WHAT THE TASK REQUIRES:
Lines from the entries below that hold "Live" form the answer; copy all of them.

(Extracted page text data)
========

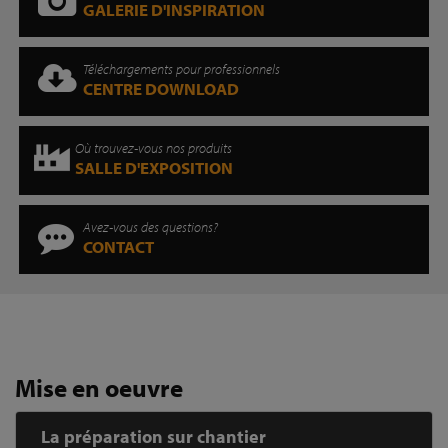
GALERIE D'INSPIRATION
Téléchargements pour professionnels
CENTRE DOWNLOAD
Où trouvez-vous nos produits
SALLE D'EXPOSITION
Avez-vous des questions?
CONTACT
Mise en oeuvre
La préparation sur chantier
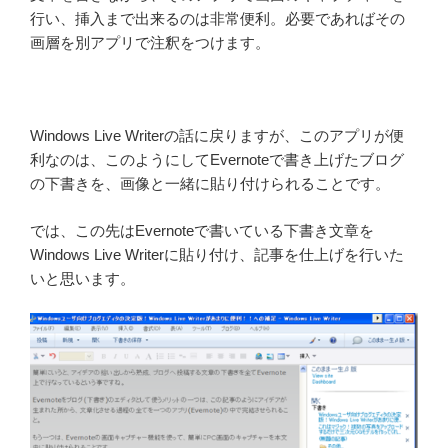
行い、挿入まで出来るのは非常便利。必要であればその
画層を別アプリで注釈をつけます。
Windows Live Writerの話に戻りますが、このアプリが便
利なのは、このようにしてEvernoteで書き上げたブログ
の下書きを、画像と一緒に貼り付けられることです。
では、この先はEvernoteで書いている下書き文章を
Windows Live Writerに貼り付け、記事を仕上げを行いた
いと思います。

========

RESPONSE:
Windows Live Writerの話に戻りますが、このアプリが便
Windows Live Writerに貼り付け、記事を仕上げを行いた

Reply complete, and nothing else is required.